NeXT

Founded in 1993 by Steve Jobs
Headquarters: Redwood City, California
Purchased by Apple in 1997

NeXT logo

Steve Jobs in a NeXT promotional video
Steve Jobs as seen in a NeXT promotional video
From the Museum Collection
When Steve Jobs was abruptly forced out of Apple computers in 1985, he already had the next thing in mind.

After recruiting five other Apple employees, he announced plans to create a new company, appropriately called NeXT, that would create computers and software catering specifically to colleges and universities.

His mission took him longer than imagined. He also had to rely on big-time investors like Ross Perot to keep the company afloat while he developed a brand-new operating system, a variation of Unix, that would make writing software and applications easier and take away monopolization by the big boys of the computing world. In October 1988, Jobs debuted the NeXT Cube that was most certainly an innovation in look and design. At $6,500, $3,000 above what Jobs originally hoped for a retail price, it was indeed fast with advanced sound technology and a higher capacity erasable optical disk drive (cousins of the CD-ROM and a hoped-for replacement for traditional magnetic disk drives).

NeXT Color Computer
NeXT Color Computer
From the Museum Collection
Unfortunately, the education market was less than enthusiastic and the corporate world positively chilly. The lack of a color monitor and the price proved to be the systemıs greatest downfalls. The competition was also close on the heels of NeXT, producing equally fast and innovative systems that better met the needs of colleges and universities at discounts already worked out between companies like Apple, IBM, Sun Microsystems and Digital Equipment and the higher-education market.
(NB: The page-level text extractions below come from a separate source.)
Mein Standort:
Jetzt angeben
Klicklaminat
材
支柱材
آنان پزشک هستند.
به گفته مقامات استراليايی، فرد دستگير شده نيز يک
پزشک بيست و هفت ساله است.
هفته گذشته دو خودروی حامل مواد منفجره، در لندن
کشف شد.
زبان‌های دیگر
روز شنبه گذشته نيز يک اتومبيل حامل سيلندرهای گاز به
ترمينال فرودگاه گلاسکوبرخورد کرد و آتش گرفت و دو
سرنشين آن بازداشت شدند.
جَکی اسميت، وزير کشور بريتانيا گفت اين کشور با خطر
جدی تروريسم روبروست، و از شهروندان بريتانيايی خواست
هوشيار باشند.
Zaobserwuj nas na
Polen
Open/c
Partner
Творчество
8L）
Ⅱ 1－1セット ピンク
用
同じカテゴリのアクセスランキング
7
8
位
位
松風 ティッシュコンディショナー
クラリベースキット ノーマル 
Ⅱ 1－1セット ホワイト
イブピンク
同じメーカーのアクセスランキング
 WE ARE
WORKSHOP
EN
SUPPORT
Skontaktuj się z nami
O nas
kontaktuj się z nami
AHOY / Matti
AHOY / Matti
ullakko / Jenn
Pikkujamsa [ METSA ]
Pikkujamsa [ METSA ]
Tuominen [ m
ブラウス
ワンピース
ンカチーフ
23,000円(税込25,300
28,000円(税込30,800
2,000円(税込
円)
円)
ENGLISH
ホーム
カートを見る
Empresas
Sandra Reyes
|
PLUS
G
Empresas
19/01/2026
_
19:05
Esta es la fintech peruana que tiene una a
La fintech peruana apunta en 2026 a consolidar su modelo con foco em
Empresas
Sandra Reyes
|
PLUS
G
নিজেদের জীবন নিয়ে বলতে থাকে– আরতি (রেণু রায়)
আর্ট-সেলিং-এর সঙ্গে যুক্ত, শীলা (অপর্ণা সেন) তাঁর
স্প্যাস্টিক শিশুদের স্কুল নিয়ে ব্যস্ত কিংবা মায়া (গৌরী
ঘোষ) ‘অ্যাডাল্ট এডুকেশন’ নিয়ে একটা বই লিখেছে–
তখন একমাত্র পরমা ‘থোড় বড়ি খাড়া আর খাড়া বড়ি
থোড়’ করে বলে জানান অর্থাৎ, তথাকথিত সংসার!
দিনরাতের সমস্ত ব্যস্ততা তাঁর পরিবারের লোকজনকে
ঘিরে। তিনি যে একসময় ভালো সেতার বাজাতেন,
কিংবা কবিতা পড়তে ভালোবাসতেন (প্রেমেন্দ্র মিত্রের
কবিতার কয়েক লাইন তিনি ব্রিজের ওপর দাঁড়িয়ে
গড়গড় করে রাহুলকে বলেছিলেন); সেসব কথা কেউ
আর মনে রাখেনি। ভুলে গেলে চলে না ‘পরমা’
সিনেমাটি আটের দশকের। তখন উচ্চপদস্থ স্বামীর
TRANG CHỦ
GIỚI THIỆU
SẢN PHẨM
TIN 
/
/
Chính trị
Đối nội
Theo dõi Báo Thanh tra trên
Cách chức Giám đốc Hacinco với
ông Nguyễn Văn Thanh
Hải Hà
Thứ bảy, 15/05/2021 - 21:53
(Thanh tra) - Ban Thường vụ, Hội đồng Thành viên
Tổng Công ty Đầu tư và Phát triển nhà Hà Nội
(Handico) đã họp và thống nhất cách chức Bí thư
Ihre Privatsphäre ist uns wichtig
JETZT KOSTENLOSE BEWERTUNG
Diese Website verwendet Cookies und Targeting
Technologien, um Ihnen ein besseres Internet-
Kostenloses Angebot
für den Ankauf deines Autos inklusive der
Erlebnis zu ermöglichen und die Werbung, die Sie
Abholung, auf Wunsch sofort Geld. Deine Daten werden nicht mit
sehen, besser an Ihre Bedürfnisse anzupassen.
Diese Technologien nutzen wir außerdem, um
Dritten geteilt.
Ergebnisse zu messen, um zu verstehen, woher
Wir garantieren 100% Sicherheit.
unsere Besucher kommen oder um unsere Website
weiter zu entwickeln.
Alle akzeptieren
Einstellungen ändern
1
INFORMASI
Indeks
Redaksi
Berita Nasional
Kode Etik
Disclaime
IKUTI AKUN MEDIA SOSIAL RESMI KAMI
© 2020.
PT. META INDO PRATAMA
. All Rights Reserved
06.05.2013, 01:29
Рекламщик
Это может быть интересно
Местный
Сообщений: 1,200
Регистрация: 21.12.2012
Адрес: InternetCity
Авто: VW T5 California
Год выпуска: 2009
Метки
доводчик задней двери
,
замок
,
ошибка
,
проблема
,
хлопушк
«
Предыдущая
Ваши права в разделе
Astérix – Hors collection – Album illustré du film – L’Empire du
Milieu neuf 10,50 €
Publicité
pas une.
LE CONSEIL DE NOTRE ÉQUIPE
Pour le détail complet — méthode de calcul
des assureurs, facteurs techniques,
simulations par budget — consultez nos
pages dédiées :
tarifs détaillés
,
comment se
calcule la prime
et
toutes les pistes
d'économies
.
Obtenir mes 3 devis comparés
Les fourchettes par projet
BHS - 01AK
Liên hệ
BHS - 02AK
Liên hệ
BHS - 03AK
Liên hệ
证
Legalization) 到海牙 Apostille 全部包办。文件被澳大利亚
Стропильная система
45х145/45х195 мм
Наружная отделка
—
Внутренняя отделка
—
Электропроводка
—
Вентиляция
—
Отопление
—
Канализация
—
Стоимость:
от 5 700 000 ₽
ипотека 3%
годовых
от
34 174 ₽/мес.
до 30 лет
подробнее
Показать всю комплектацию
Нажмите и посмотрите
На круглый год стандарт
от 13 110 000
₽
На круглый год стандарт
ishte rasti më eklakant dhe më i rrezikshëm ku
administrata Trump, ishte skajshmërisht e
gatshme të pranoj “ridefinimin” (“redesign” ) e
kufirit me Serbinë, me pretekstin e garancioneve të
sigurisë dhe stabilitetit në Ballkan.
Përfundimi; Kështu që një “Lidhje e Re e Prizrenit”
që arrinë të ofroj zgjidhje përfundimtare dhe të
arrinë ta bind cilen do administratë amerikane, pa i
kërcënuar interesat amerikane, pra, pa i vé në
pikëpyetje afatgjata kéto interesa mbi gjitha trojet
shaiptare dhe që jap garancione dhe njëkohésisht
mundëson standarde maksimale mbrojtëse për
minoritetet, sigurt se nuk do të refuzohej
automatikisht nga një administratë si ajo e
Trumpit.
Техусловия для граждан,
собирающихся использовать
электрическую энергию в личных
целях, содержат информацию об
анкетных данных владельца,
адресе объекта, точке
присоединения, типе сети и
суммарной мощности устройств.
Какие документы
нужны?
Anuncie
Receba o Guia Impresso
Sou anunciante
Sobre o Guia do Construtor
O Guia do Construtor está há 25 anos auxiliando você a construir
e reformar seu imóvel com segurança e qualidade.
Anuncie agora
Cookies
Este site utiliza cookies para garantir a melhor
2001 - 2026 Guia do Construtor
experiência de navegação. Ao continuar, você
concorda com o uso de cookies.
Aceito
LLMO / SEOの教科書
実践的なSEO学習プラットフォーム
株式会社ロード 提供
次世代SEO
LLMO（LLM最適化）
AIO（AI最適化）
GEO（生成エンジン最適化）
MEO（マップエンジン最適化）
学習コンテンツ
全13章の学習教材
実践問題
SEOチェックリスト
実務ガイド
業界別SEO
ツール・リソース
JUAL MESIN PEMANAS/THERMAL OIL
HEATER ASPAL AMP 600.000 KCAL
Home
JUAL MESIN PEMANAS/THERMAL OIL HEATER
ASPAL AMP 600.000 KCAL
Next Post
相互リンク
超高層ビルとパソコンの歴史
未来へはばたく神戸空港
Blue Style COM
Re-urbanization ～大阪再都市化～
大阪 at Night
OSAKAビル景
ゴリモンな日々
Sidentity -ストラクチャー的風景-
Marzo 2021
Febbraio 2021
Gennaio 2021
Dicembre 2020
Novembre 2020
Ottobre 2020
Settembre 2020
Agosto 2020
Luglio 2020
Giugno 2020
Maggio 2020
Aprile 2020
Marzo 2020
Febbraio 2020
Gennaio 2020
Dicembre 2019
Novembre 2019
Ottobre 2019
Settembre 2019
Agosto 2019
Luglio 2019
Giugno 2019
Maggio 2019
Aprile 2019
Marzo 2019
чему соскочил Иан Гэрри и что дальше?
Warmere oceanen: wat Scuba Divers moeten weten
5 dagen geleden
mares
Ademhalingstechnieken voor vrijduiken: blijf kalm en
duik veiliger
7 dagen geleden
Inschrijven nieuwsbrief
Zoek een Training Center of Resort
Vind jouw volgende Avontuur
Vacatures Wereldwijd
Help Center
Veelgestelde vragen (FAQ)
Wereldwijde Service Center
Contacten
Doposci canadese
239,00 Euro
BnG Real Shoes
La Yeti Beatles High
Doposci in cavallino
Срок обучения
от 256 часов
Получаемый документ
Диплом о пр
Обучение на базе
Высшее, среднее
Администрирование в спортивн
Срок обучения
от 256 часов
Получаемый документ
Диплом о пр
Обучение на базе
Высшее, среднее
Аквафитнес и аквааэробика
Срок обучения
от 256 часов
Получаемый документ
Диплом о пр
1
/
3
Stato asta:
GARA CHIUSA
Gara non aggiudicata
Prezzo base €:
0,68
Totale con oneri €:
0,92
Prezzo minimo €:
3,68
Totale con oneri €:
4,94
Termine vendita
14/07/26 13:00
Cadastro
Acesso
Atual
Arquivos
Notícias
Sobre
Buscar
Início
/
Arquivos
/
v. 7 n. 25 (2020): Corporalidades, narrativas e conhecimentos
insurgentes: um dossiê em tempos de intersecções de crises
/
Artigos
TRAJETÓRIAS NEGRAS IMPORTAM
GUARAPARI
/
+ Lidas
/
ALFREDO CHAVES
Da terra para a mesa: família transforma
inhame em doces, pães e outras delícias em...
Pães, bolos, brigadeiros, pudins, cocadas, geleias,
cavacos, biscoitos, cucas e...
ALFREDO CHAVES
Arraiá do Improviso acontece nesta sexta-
Jobs kept trying to refine his original concept for NeXT computers, but in 1993 finally pulled the plug on the hardware division. He then threw his energy into the operating system he had created for his computers, believing it would completely change the way software was made and created, leaving his competitors out of the loop.

NextStep screen shot
NextStep screen shot from a NeXT promotional video
From the Museum Collection
The NextStep operating system focused on creating an object-oriented operating system to run on all hardware platforms. The idea was to simplify how companies created in-house software to run various parts of their business. A pre-existing library allowed programmers to plug in various parts of a particular program to meet specific needs, thus cutting down the time it took to create the programs from scratch. Jobs also was looking to create software specifically for manipulating the Internet, such as through interactive Web sites.

While alternatively trying to bolster his NeXT software company, Jobs accidently happened upon a boon to his business through Pixar, an animation studio he purchased in 1986 when he bought out a computer division of Lucusfilms Ltd. for $60 million. Pixar went on to create the fully computer-generated feature, "Toy Story," in 1996 and when Pixar went public that year, Jobs became a billionaire virtually overnight.

Then Apple came courting. The company announced in December of 1996 that it would buy NeXT for $430 million and hire Jobs on as an "advisor." A year later, Jobs was re-installed as CEO of the company he helped created.